Der deutsche Finanzminister Wolfgang Schäuble hat Zweifel, dass sich die Euro-Länder im Schuldenstreit mit Griechenland bei ihren Gesprächen heute einigen werden.

„Bin sehr skeptisch“

„Nach dem, was ich gehört habe ..., bin ich sehr skeptisch“, sagte Schäuble heute im Deutschlandfunk mit Blick auf das Treffen der Finanzminister der Währungsgemeinschaft. Er warf der neuen griechischen Regierung vor, derzeit „ziemlich unverantwortlich“ zu handeln und seine Partner zu beschimpfen.

Schäuble unterstrich, er wolle kein Ausscheiden des Landes aus dem Euro-Raum. „Wir wollen das nicht“, sagte er. Aber das Land müsse ein Mindestmaß dafür tun, um insbesondere auch seinen eigenen Ansprüchen zu genügen.

Schelling: „Enormer Zeitdruck“

„Wir stehen vor enormem Zeitdruck“, sagte Finanzminister Hans Jörg Schelling (ÖVP) vor dem Euro-Gruppe-Treffen in Brüssel. Das laufende Hilfsprogramm müsse rasch verlängert werden, aber die „griechischen Kollegen“ seien „offensichtlich noch eher im Wahlkampfmodus als im Arbeitsmodus“, so Schelling im ZDF-„Morgenmagazin“.

Griechische Regierung zuversichtlich

Griechenland zeigte sich hingegen zuversichtlich, dass eine Einigung erreicht werden kann. „Unsere starke, auf Logik gegründete Haltung wird zu einer Einigung führen“, sagte Finanzminister Gianis Varoufakis der Zeitung „Kathimerini“.

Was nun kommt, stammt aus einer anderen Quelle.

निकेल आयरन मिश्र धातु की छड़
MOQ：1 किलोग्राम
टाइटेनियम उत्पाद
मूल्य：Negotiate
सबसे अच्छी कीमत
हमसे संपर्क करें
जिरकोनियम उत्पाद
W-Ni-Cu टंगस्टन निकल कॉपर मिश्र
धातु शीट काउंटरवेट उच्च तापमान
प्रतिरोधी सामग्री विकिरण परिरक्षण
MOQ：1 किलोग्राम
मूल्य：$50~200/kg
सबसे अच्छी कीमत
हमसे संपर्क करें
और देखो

Heute Nachmittag verhandeln die Euro-Finanzminister, auch Schelling wird dabei sein, mit ihrem Kollegen aus Athen über einen Ausweg aus dem Schuldenstreit. Zum Ende des Monats läuft das geltende Hilfsprogramm der Euro-Partner für das Land aus. Ohne Kompromiss über den weiteren Kurs droht Griechenland die Pleite.